Il presule ha denunciato la nascita di un islam estremista molto ostile al cristianesimo e le tante «discriminazioni» alle quali sono soggetti i «non musulmani», che sono «considerati cittadini di seconda classe». Monsignor Coutts ha ricostruito la storia del Pakistan, a partire dalla sua nascita nel 1947 «come stato indipendente, separato dall'India», per garantire ai musulmani la libertà «di praticare la loro religione senza essere minacciati dalla maggioranza hindu». Nel 1977 la svolta estremista, con l'avvento del dittatore militare Zia-ul-Haq. Quest'ultimo «introdusse alcune leggi islamiche» e la legge sulla blasfemia, nel 1986, che punisce con l'ergastolo chiunque profani il Corano e condanna a morte chi insulta il profeta Maometto. Una legge che, ha scandito l'arcivescovo, «può essere facilmente usata in modo improprio» come uno «strumento di vendetta per ritorsioni personali», soprattutto «se la persona contro  la quale si punta il dito è un cristiano». E infatti «nel 2010 delle 38 persone uccise per blasfemia 14 erano cristiane», ha osservato, ricordando alcune vittime di questa «mentalità fanatica molto pericolosa». Uno su tutti, il ministro per le Minoranze religiose  Shahbaz Clement Bhatti, ucciso da fanatici nel 2011 perché aveva cercato di modificare la cosiddetta «legge nera».

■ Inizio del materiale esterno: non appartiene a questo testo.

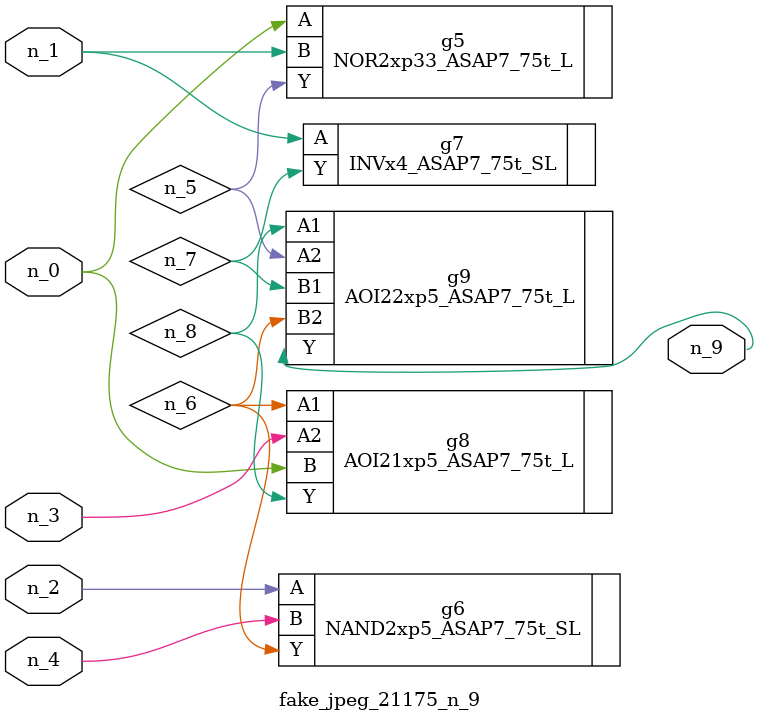
<source format=v>
module fake_jpeg_21175_n_9 (n_3, n_2, n_1, n_0, n_4, n_9);

input n_3;
input n_2;
input n_1;
input n_0;
input n_4;

output n_9;

wire n_8;
wire n_6;
wire n_5;
wire n_7;

NOR2xp33_ASAP7_75t_L g5 ( 
.A(n_0),
.B(n_1),
.Y(n_5)
);

NAND2xp5_ASAP7_75t_SL g6 ( 
.A(n_2),
.B(n_4),
.Y(n_6)
);

INVx4_ASAP7_75t_SL g7 ( 
.A(n_1),
.Y(n_7)
);

AOI21xp5_ASAP7_75t_L g8 ( 
.A1(n_6),
.A2(n_3),
.B(n_0),
.Y(n_8)
);

AOI22xp5_ASAP7_75t_L g9 ( 
.A1(n_8),
.A2(n_5),
.B1(n_7),
.B2(n_6),
.Y(n_9)
);


endmodule
</source>
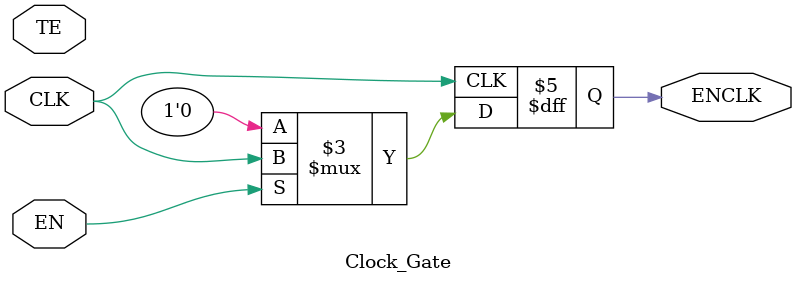
<source format=v>
module Clock_Gate (
  input CLK,
  input EN,
  input TE,
  output reg ENCLK
);

  always @ (posedge CLK) begin
    if (EN) begin
      ENCLK <= CLK;
    end
    else begin
      ENCLK <= 1'b0;
    end
  end

endmodule
</source>
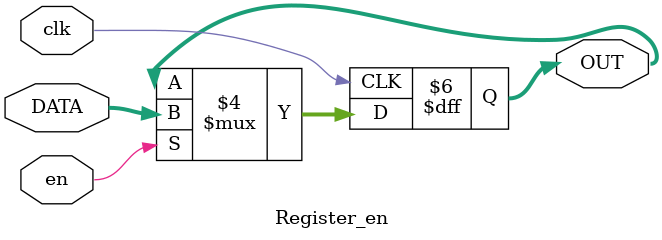
<source format=v>
module Register_en #(
     parameter WIDTH=8)
    (
	  input  clk, en,
	  input	[WIDTH-1:0] DATA,
	  output reg [WIDTH-1:0] OUT
    );

initial begin
	OUT<=0;
end	 

always@(posedge clk) begin
	if(en == 1'b1)
		OUT<=DATA;
end
	 
endmodule	 
</source>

In Pakistan i cristiani soffrono anche a causa dell'identificazione tra cristianesimo e Occidente: un'idea nata durante la guerra in Afghanistan e alimentata dalla caccia al terrorismo del dopo 11 settembre. Tappe storiche che hanno dato vita a «una nuova forma di islam che predica e promuove la jihad o la guerra santa verso i non musulmani» e vuole «che il Pakistan diventi uno stato puramente islamico». Alla base dell'attentato di Peshawar, ha affermato monsignor Coutts, c'è una «percezione negativa dei cristiani in Pakistan», visti come «agenti dell'Occidente e quindi nemici dell'islam». Ma questo non toglie la speranza ai fedeli pakistani. «Noi siamo una minoranza piccola ma attiva e stiamo contribuendo allo sviluppo del Pakistan», ha testimoniato il presule, che oggi, alle 16, nella basilica di San Bartolomeo all'isola Tiberina presiederà una Messa in suffragio delle vittime di Peshawar, organizzata dalla Comunità di ant'Egidio e dall'Associazione dei pakistani cristiani in Italia. A conclusione dell'incontro, l'intervento di monsignor José T. Martin de Agar, docente di Diritto canonico alla Santa Croce: in rapporto al Pakistan, ha detto, «i nostri Paesi sembrano più tranquilli, tuttavia non mancano insidie per la libertà religiosa. E non sono poche le iniziative che cercano di relegare la libertà di religione in ambito privato».